Lindsey Kelk, bestselling author and co-host of Tights and Fights podcast
“I’m a storyteller by nature and by trade and one of my favorite forms of storytelling is professional wrestling. I realize that might not be the first thing that comes to mind when you think about wrestling, mostly people are reminded of the bulky, hyper-tanned, over-oiled men of the ’80s and ’90s but truly, when it is at its best, it’s the storytelling that really makes it shine. There’s no point in two people beating each other up unless there’s a reason for them to do it — whether that reason is to prove who’s the best wrestler, a good guy versus a bad guy, a young upstart trying to prove themself against the old guard, these are all iconic storylines that we’ve seen through history, time and time again. The difference with storytelling in wrestling is the showmanship, the athleticism, the spectacle. You can switch on a wrestling show and see every kind of person represented, every kind of person telling a story you can immediately understand, pick a side and cheer for. It’s cathartic.”

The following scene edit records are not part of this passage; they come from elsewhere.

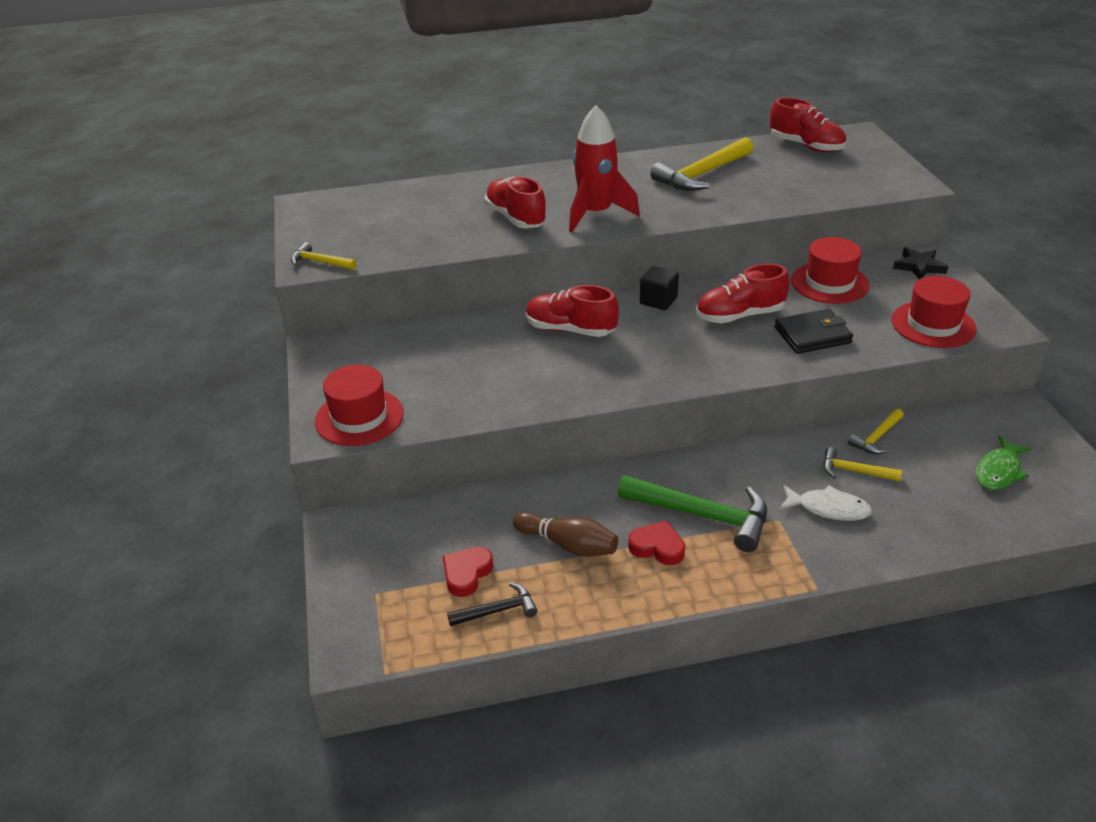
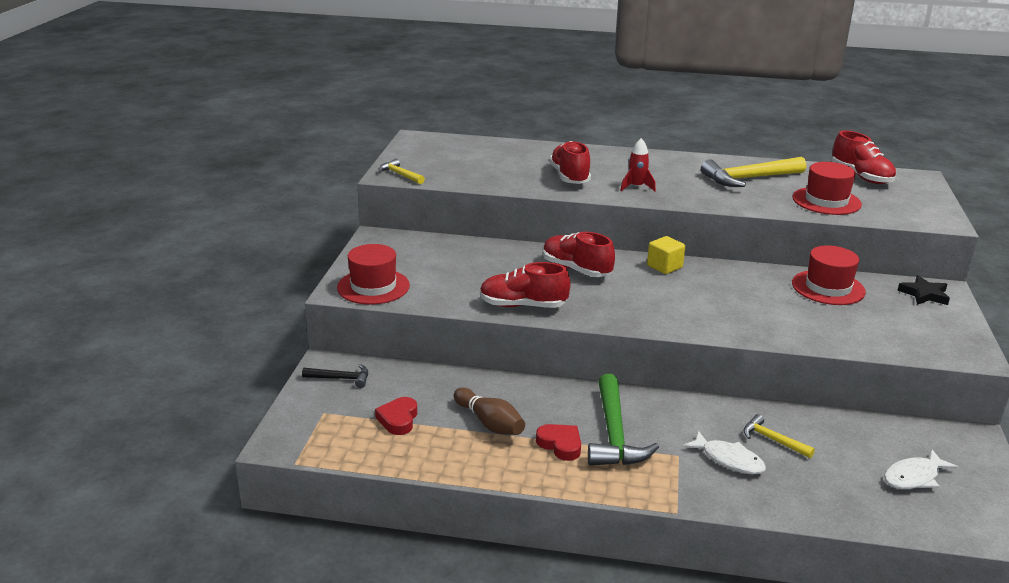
camera: 20 degrees right, 10 degrees down
red heart [443,547,493,597] -> red heart turned 45 degrees counterclockwise [375,397,417,435]
black hammer [447,582,537,626] -> black hammer moved to [302,364,368,388]
red rocket [569,105,640,232] -> red rocket [620,138,656,191], size x0.53
green hammer [618,475,767,552] -> green hammer turned 45 degrees clockwise [588,374,659,466]
black cube [640,266,679,310] -> yellow cube [647,236,685,274]
red shoe [696,264,790,323] -> red shoe moved to [480,262,571,308]
black wallet [775,309,853,354] -> none
yellow hammer [848,409,904,454] -> none
red hat [891,276,977,348] -> red hat moved to [792,162,862,215]
green fish [976,436,1032,490] -> white fish [884,449,958,489]

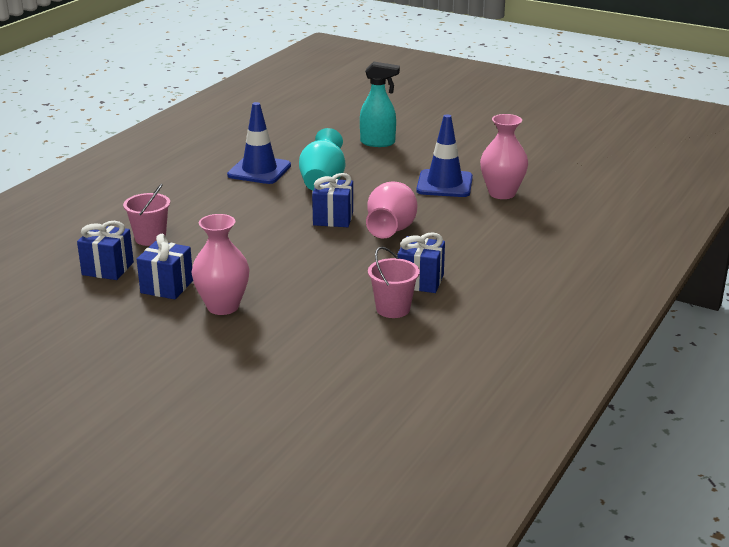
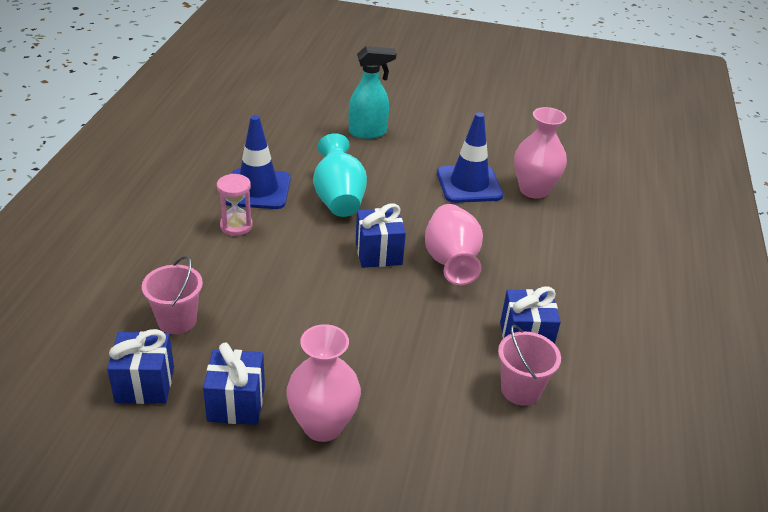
camera: 20 degrees left, 10 degrees up
none -> pink hourglass [217,174,253,236]

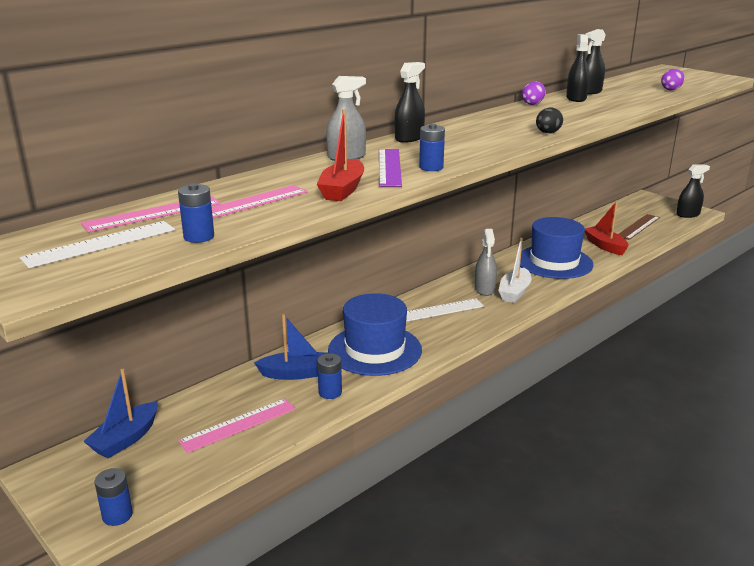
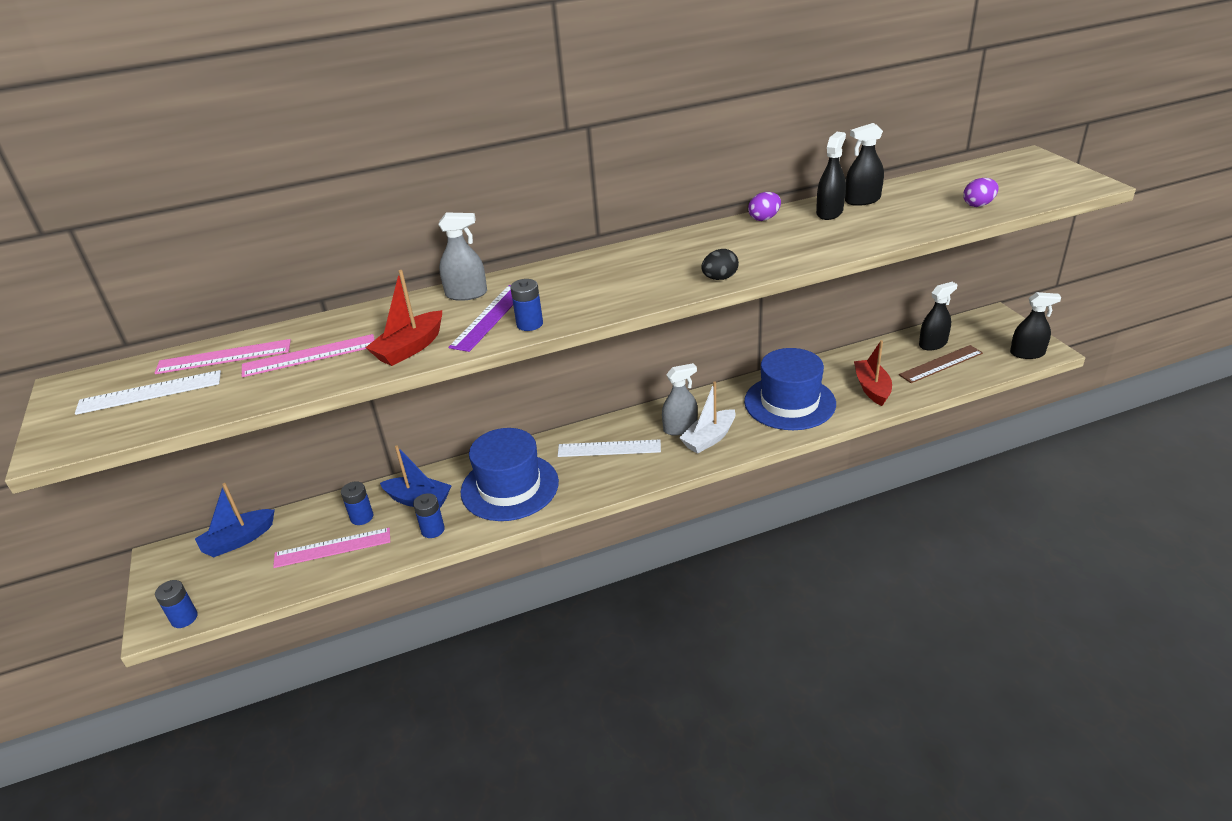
camera: 25 degrees right, 10 degrees up
blue battery [178,183,214,243] -> blue battery moved to [341,481,373,525]
black spray bottle [395,62,425,143] -> black spray bottle moved to [919,282,957,350]
grey spray bottle [475,229,497,296] -> grey spray bottle turned 135 degrees counterclockwise [662,363,698,435]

Adam Silverstein co-host of Getting Over: Wrestling Podcast and deputy managing editor at CBS Sports
“Pro wrestling is really no different than everything else you watch on television — sports, soap operas, reality shows, dramas and comedies — except it’s a mix of all those genres in one. There are good guys (faces) and bad guys (heels), characters you’re unsure about and cliffhanger story lines that keep you interested from one show to the next. So when wrestling is referred to as “fake,” well, it’s no faker than everything else you consume. The difference is the variety of emotions you can feel and styles you can watch on TV or live with thousands of screaming fans, like at WrestleMania. ... Best of all, it’s never too late to get in, nor is it a big deal if you take a break. Fans are always finding it or rekindling past love for wrestling.”
Matt McCarthy, comedian and host of We Watch Wrestling podcast
“It’s about justice. It’s about little guy, beating up the big guy. It’s about putting right what was once wrong. Hmm, I guess it’s a lot like Quantum Leap. Anyway, it’s not about muscles, or moves, or violence. It’s about fighting for what’s right, and that’s what the audience wants. ... Plus anything can happen. You never know who’s coming out, because every wrestler ever is behind that curtain.”
Izzy Silagyi, 12-year-old YouTube host and WWE superfan
“You kind of get lost in the moment when you watch wrestling, and you get to create moments with your family like I do. It’s fun when me and my parents disagree on wrestlers, one likes one, one likes the other, and I’m like ‘this one’s gonna win.’ Instead of going to Hawaii, we go on vacation to see wrestling together.”
Tiffany Anne, co-host of All Elite Podcast
“Wrestling has changed from when I was a kid. There’s something for everyone. Someone might want a kids-friendly promotion, or maybe they’re into technical wrestling, maybe it’s death matches. I’m into the independent scene, and that’s booming right now. They have a lot of intergender matches, and we didn’t have that as a kid. WWE, when I was a kid, women were valets. Now not only are women getting more exposure wrestling each other, but they’re getting in the ring and holding their own, and even wrestling better than the men.”
7 p.m. Saturday and Sunday, streamed on WWE Network*
*The event originally was slated to be held in Tampa, but the current coronavirus pandemic prompted the move to a closed set without fans in Orlando.